- TASK GOAL
Copy out the lines of the material that include the string "down".

- DATA RECORDS
[Start of Attachment]
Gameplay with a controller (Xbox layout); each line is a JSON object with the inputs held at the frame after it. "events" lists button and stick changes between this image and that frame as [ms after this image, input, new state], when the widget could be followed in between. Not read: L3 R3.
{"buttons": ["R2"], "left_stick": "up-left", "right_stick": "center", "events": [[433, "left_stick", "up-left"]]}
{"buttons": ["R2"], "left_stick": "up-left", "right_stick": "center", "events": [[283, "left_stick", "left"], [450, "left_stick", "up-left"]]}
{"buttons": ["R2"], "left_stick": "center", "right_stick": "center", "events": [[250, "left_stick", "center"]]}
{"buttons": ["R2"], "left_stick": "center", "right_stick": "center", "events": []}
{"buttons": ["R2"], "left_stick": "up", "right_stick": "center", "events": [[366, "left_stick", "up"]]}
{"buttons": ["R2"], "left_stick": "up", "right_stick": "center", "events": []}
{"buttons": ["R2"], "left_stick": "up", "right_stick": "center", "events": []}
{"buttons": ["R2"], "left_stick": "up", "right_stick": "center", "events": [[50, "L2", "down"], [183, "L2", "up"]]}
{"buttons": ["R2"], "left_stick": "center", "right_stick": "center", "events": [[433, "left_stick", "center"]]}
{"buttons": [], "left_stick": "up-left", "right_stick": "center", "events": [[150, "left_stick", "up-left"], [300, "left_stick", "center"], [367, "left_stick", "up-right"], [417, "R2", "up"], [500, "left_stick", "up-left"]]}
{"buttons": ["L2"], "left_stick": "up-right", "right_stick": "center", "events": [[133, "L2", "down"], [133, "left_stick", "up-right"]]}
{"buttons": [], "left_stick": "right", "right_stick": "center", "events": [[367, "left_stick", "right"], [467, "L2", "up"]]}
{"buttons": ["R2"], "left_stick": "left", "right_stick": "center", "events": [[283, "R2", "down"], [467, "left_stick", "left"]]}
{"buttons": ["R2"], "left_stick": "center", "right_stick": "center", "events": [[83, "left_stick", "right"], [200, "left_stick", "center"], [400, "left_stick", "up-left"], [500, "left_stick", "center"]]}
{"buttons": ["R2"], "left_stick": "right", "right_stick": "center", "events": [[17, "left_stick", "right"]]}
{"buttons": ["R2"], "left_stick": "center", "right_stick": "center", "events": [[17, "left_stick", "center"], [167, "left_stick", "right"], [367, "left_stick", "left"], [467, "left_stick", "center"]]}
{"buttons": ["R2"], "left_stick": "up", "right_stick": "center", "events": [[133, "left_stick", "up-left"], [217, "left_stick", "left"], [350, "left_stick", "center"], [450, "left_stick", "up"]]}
[End of Attachment]
- REPLY
{"buttons": ["R2"], "left_stick": "up", "right_stick": "center", "events": [[50, "L2", "down"], [183, "L2", "up"]]}
{"buttons": ["L2"], "left_stick": "up-right", "right_stick": "center", "events": [[133, "L2", "down"], [133, "left_stick", "up-right"]]}
{"buttons": ["R2"], "left_stick": "left", "right_stick": "center", "events": [[283, "R2", "down"], [467, "left_stick", "left"]]}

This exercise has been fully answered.